Команде уже осточертело шататься без дела под восхищенными взглядами. Кливер выскочил с такой скоростью, как будто весил два фунта, а не двести. Он взлетел на наружный фока-штаг, трое парней легли на шпигаты[19] с подветренной стороны, чтобы закрепить его. Бомкливер мы тоже подняли.
На минном тральщике справа раздался пушечный выстрел.
— Десять минут, — сказал Дин.
Я заворчал на него. Разговаривать с ним я не желал.
Ветер дул прямо на нас с другой стороны стартовой линии. "Лисица" круто накренилась, когда я повернул ее на правый галс, носом к площадке воды, которая открывалась прямо за линией. Она была легкой, как перышко, у меня под руками, и чуткой, как породистая лошадь. Она встала ровно и полетела к площадке на изумрудно-зеленой воде, четыре крыла ее кильватера были белыми, как крылья херувима.

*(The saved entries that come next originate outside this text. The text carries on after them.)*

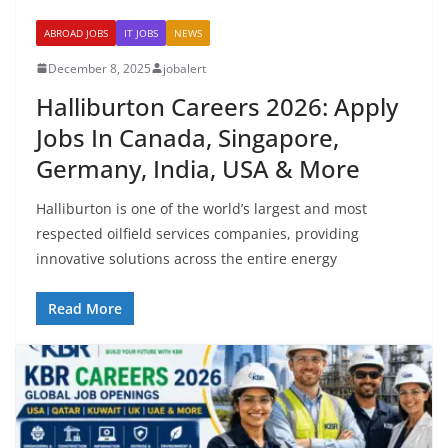
ABROAD JOBS
IT JOBS
NEWS
December 8, 2025
jobalert
Halliburton Careers 2026: Apply
Jobs In Canada, Singapore,
Germany, India, USA & More
Halliburton is one of the world’s largest and most
respected oilfield services companies, providing
innovative solutions across the entire energy
Read More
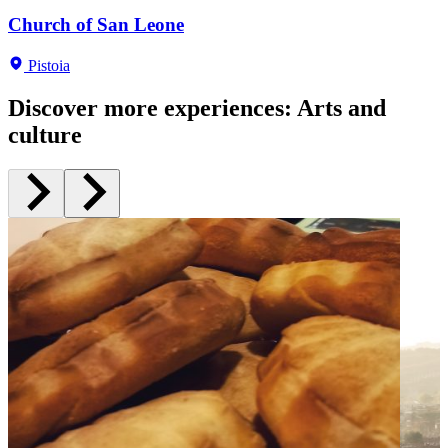
Palazzo Buontalenti
Church of San Leone
San Salvatore
Fernando Melani house-studio
San Giovanni in corte baptistery
Pistoia
Pistoia
Pistoia
Pistoia
Pistoia
Pistoia
Discover more experiences
:
Arts and
culture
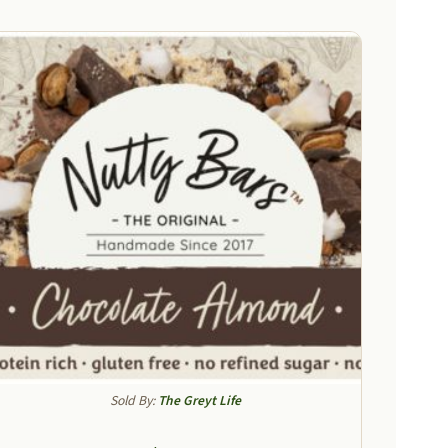
Sold By:
The Greyt Life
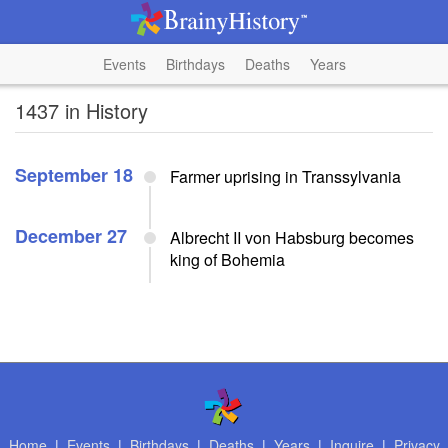
Events
Birthdays
Deaths
Years
1437 in History
September 18
Farmer uprising in Transsylvania
December 27
Albrecht II von Habsburg becomes
king of Bohemia
Home
|
Events
|
Birthdays
|
Deaths
|
Years
|
Inquire
|
Privacy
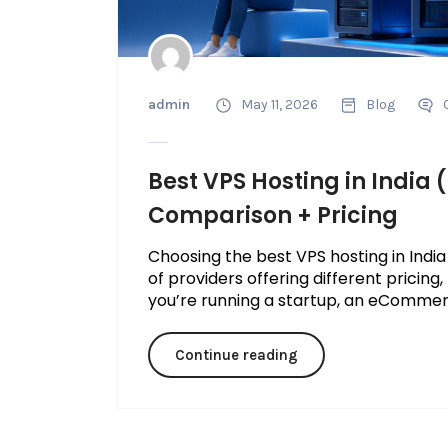
admin
May 11, 2026
Blog
Best VPS Hosting in India
Comparison + Pricing
Choosing the best VPS hosting in India
of providers offering different pricin
you’re running a startup, an eCommerce
Continue reading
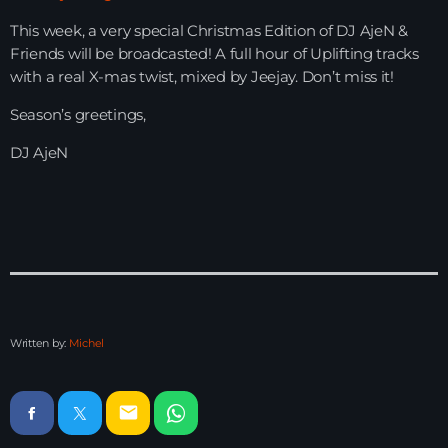
This week, a very special Christmas Edition of DJ AjeN &
HOME
Friends will be broadcasted! A full hour of Uplifting tracks
with a real X-mas twist, mixed by Jeejay. Don’t miss it!
SHOWS
Season’s greetings,
TEAM
DJ AjeN
NEWS
REPLAY ROOM
CONTACT
Written by:
Michel
CONTACT
email
Upcoming shows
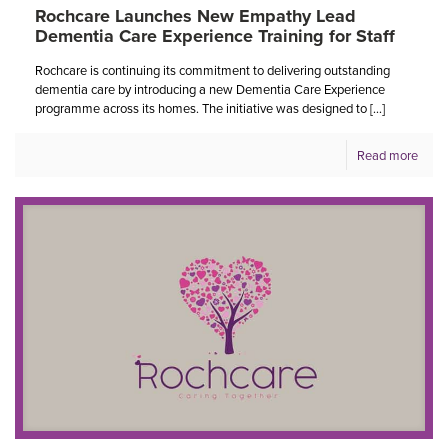
Rochcare Launches New Empathy Lead
Dementia Care Experience Training for Staff
Rochcare is continuing its commitment to delivering outstanding
dementia care by introducing a new Dementia Care Experience
programme across its homes. The initiative was designed to
[…]
Read more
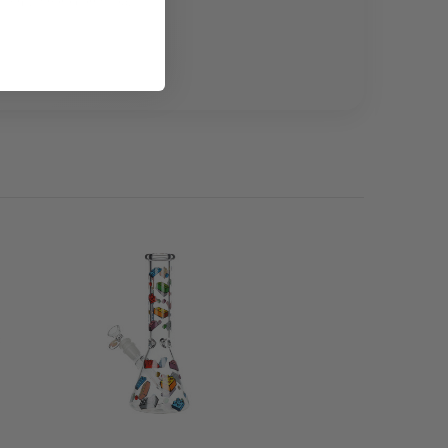
only where permitted.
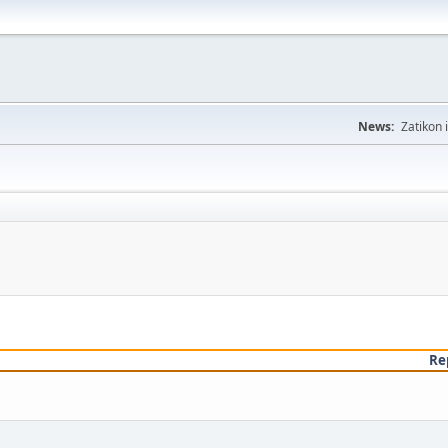
News:
Zatikon 
Re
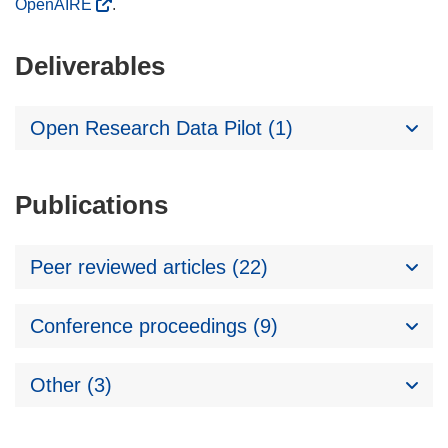
OpenAIRE
.
Deliverables
Open Research Data Pilot (1)
Publications
Peer reviewed articles (22)
Conference proceedings (9)
Other (3)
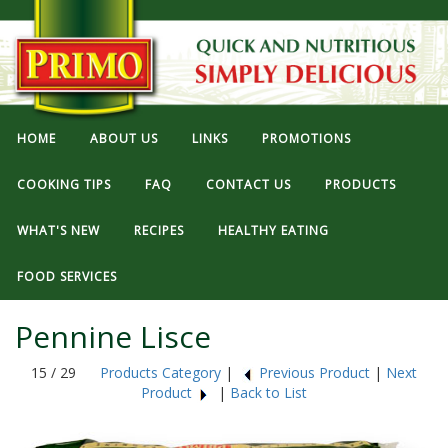
HOME
ABOUT US
LINKS
PROMOTIONS
COOKING TIPS
FAQ
CONTACT US
PRODUCTS
WHAT'S NEW
RECIPES
HEALTHY EATING
FOOD SERVICES
Pennine Lisce
15 / 29
Products Category
|
Previous Product
|
Next
Product
|
Back to List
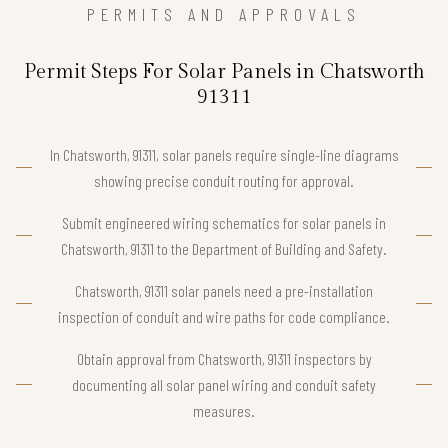
PERMITS AND APPROVALS
Permit Steps For Solar Panels in Chatsworth
91311
In Chatsworth, 91311, solar panels require single-line diagrams
showing precise conduit routing for approval.
Submit engineered wiring schematics for solar panels in
Chatsworth, 91311 to the Department of Building and Safety.
Chatsworth, 91311 solar panels need a pre-installation
inspection of conduit and wire paths for code compliance.
Obtain approval from Chatsworth, 91311 inspectors by
documenting all solar panel wiring and conduit safety
measures.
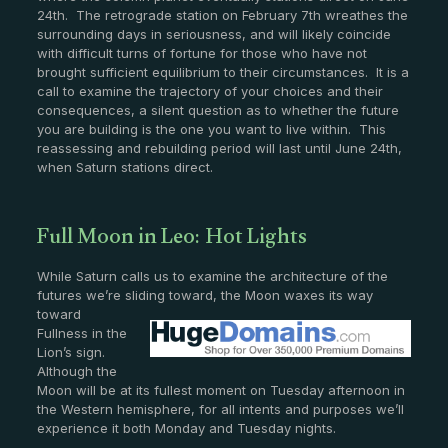
24th. The retrograde station on February 7th wreathes the
surrounding days in seriousness, and will likely coincide
with difficult turns of fortune for those who have not
brought sufficient equilibrium to their circumstances. It is a
call to examine the trajectory of your choices and their
consequences, a silent question as to whether the future
you are building is the one you want to live within. This
reassessing and rebuilding period will last until June 24th,
when Saturn stations direct.
Full Moon in Leo: Hot Lights
While Saturn calls us to examine the architecture of the
futures we’re sliding toward, the
Moon waxes its way
toward
Fullness in the
Lion’s sign.
Although the
Moon will be at its fullest moment on Tuesday afternoon in
the Western hemisphere, for all intents and purposes we’ll
experience it both Monday and Tuesday nights.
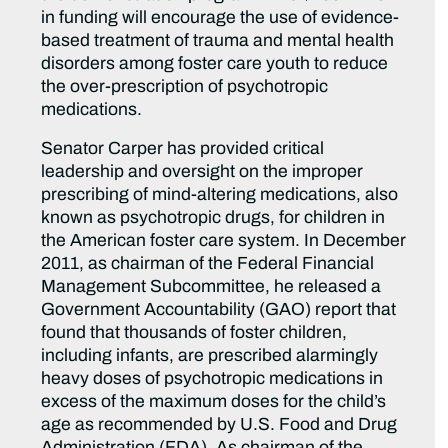
in funding will encourage the use of evidence-
based treatment of trauma and mental health
disorders among foster care youth to reduce
the over-prescription of psychotropic
medications.
Senator Carper has provided critical
leadership and oversight on the improper
prescribing of mind-altering medications, also
known as psychotropic drugs, for children in
the American foster care system. In December
2011, as chairman of the Federal Financial
Management Subcommittee, he released a
Government Accountability (GAO) report that
found that thousands of foster children,
including infants, are prescribed alarmingly
heavy doses of psychotropic medications in
excess of the maximum doses for the child’s
age as recommended by U.S. Food and Drug
Administration (FDA). As chairman of the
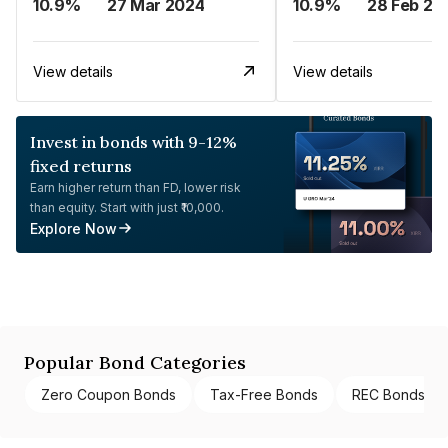
10.9%
27 Mar 2024
10.9%
28 Feb 20
View details
View details
Invest in bonds with 9-12%
fixed returns
Earn higher return than FD, lower risk
than equity. Start with just ₹10,000.
Explore Now
Popular Bond Categories
Zero Coupon Bonds
Tax-Free Bonds
REC Bonds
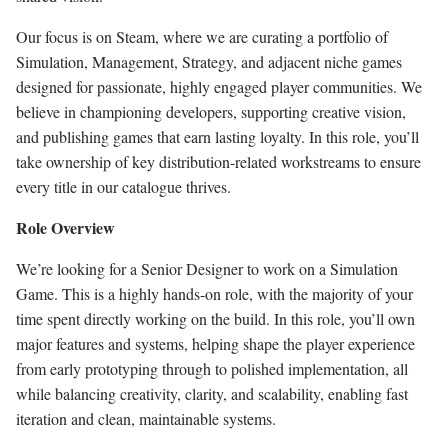
Our focus is on Steam, where we are curating a portfolio of
Simulation, Management, Strategy, and adjacent niche games
designed for passionate, highly engaged player communities. We
believe in championing developers, supporting creative vision,
and publishing games that earn lasting loyalty. In this role, you’ll
take ownership of key distribution-related workstreams to ensure
every title in our catalogue thrives.
Role Overview
We’re looking for a Senior Designer to work on a Simulation
Game. This is a highly hands-on role, with the majority of your
time spent directly working on the build. In this role, you’ll own
major features and systems, helping shape the player experience
from early prototyping through to polished implementation, all
while balancing creativity, clarity, and scalability, enabling fast
iteration and clean, maintainable systems.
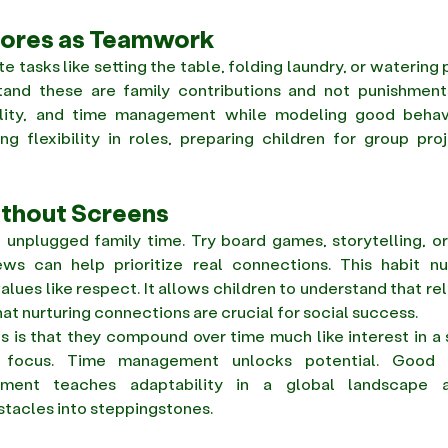
hores as Teamwork
 tasks like setting the table, folding laundry, or watering 
tand these are family contributions and not punishment
bility, and time management while modeling good behavi
g flexibility in roles, preparing children for group proj
ithout Screens
unplugged family time. Try board games, storytelling, or 
ws can help prioritize real connections. This habit nu
lues like respect. It allows children to understand that rel
hat nurturing connections are crucial for social success.  
s is that they compound over time much like interest in a 
o focus. Time management unlocks potential. Good b
stment teaches adaptability in a global landscape a
tacles into steppingstones. 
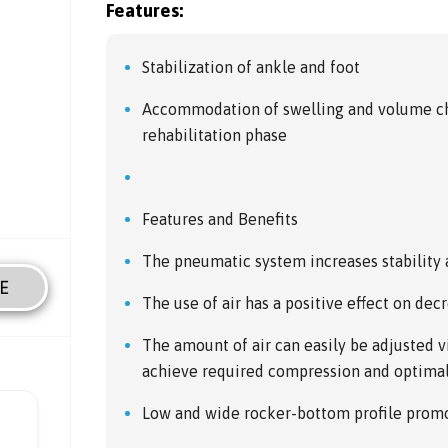
Features:
Stabilization of ankle and foot
Accommodation of swelling and volume ch
rehabilitation phase
Features and Benefits
The pneumatic system increases stability
E
The use of air has a positive effect on dec
The amount of air can easily be adjusted 
achieve required compression and optimal 
Low and wide rocker-bottom profile promot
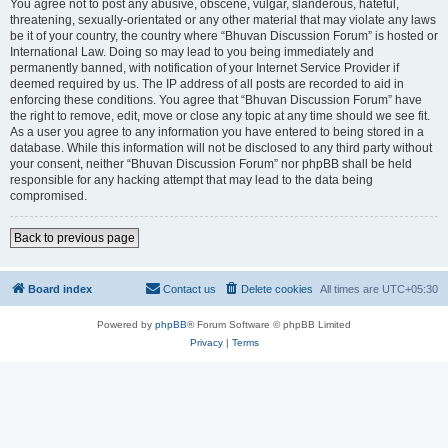
You agree not to post any abusive, obscene, vulgar, slanderous, hateful,
threatening, sexually-orientated or any other material that may violate any laws
be it of your country, the country where “Bhuvan Discussion Forum” is hosted or
International Law. Doing so may lead to you being immediately and
permanently banned, with notification of your Internet Service Provider if
deemed required by us. The IP address of all posts are recorded to aid in
enforcing these conditions. You agree that “Bhuvan Discussion Forum” have
the right to remove, edit, move or close any topic at any time should we see fit.
As a user you agree to any information you have entered to being stored in a
database. While this information will not be disclosed to any third party without
your consent, neither “Bhuvan Discussion Forum” nor phpBB shall be held
responsible for any hacking attempt that may lead to the data being
compromised.
Back to previous page
Board index
Contact us
Delete cookies
All times are
UTC+05:30
Powered by
phpBB
® Forum Software © phpBB Limited
Privacy
|
Terms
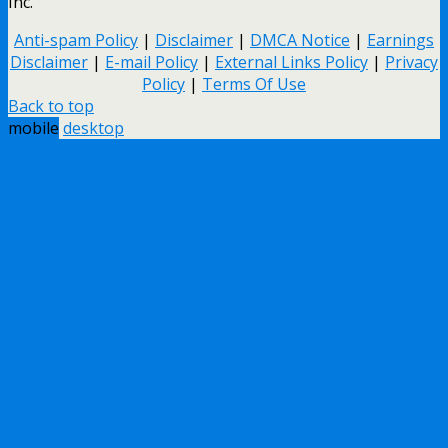
Inc.
Anti-spam Policy
|
Disclaimer
|
DMCA Notice
|
Earnings
Disclaimer
|
E-mail Policy
|
External Links Policy
|
Privacy
Policy
|
Terms Of Use
Back to top
mobile
desktop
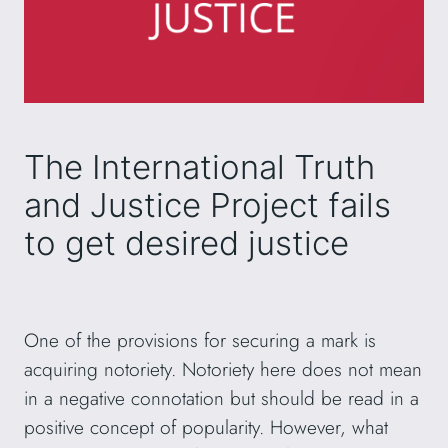
The International Truth
and Justice Project fails
to get desired justice
One of the provisions for securing a mark is
acquiring notoriety. Notoriety here does not mean
in a negative connotation but should be read in a
positive concept of popularity. However, what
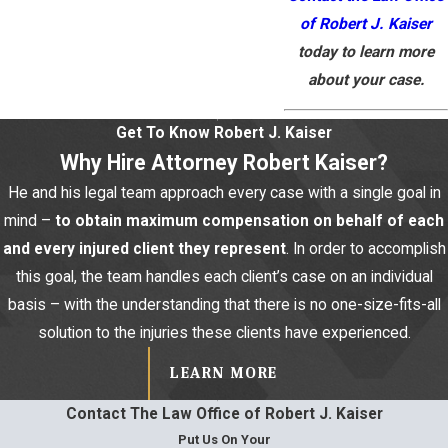
of Robert J. Kaiser
today to learn more
about your case.
Get To Know Robert J. Kaiser
Why Hire Attorney Robert Kaiser?
He and his legal team approach every case with a single goal in
mind –
to obtain maximum compensation on behalf of each
and every injured client they represent
. In order to accomplish
this goal, the team handles each client’s case on an individual
basis – with the understanding that there is no one-size-fits-all
solution to the injuries these clients have experienced.
LEARN MORE
Contact The Law Office of Robert J. Kaiser
Put Us On Your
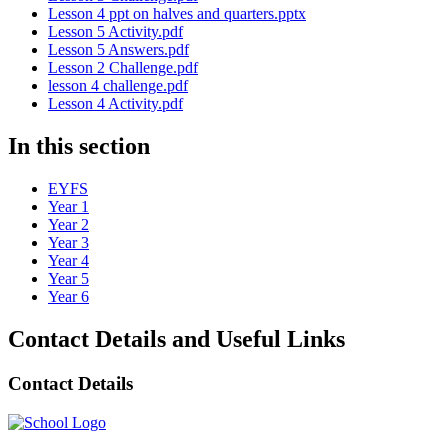
Lesson 4 ppt on halves and quarters.pptx
Lesson 5 Activity.pdf
Lesson 5 Answers.pdf
Lesson 2 Challenge.pdf
lesson 4 challenge.pdf
Lesson 4 Activity.pdf
In this section
EYFS
Year 1
Year 2
Year 3
Year 4
Year 5
Year 6
Contact Details and Useful Links
Contact Details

Внизу, по левому борту подошла пара больших барок. К стартовой линии подплывали другие суда. "Вильма" и "Ксеркс" стояли с правой стороны линии. Прямые марсели "Вильмы" были сзади, а "Ксеркс" крутился поблизости. Они будут выжидать. Отто знает, какая "Вильма" неповоротливая, большая, неманевренная. Имея на борту Невилла Глейзбрука, он будет особенно осторожен. Что до "Ксеркса", то в привычках Дикки занять выгодную, по его мнению, позицию и держаться ее. Сегодня выгодная позиция — это правый конец стартовой линии. Все, что им останется сделать, когда прозвучит пушечный выстрел, — это выбрать шкоты, и они пойдут правым галсом, с преимуществом плыть наперерез другим судам.
— Ловко они устроились, верно? — сказал я Питу.
Он щурил глаза, они были как щелочки.
— Немудрено, — заметил он.
— Они их обосрали. И мы сделаем так же.
Он засмеялся.
— Гляди, — сказал я.
Шведский кеч[20] проявил боевой дух, обходя нас на правом галсе. Я крутанул штурвал. Кильватер "Лисицы" зашипел, когда мы нырнули вниз, гик затрещал при повороте. Теперь мы были на хвосте у кеча. Он шел медленнее, чем мы. Я обезветрил грот. Он сменил галс, чтобы избавиться от нас. Мы последовали за ним. Паруса рычали, как целая клетка львов. Команда обливалась потом у шкотов и ходовых концов. Мы висели у него на хвосте, как самолет-истребитель, выпихивая его вправо, за канонерку.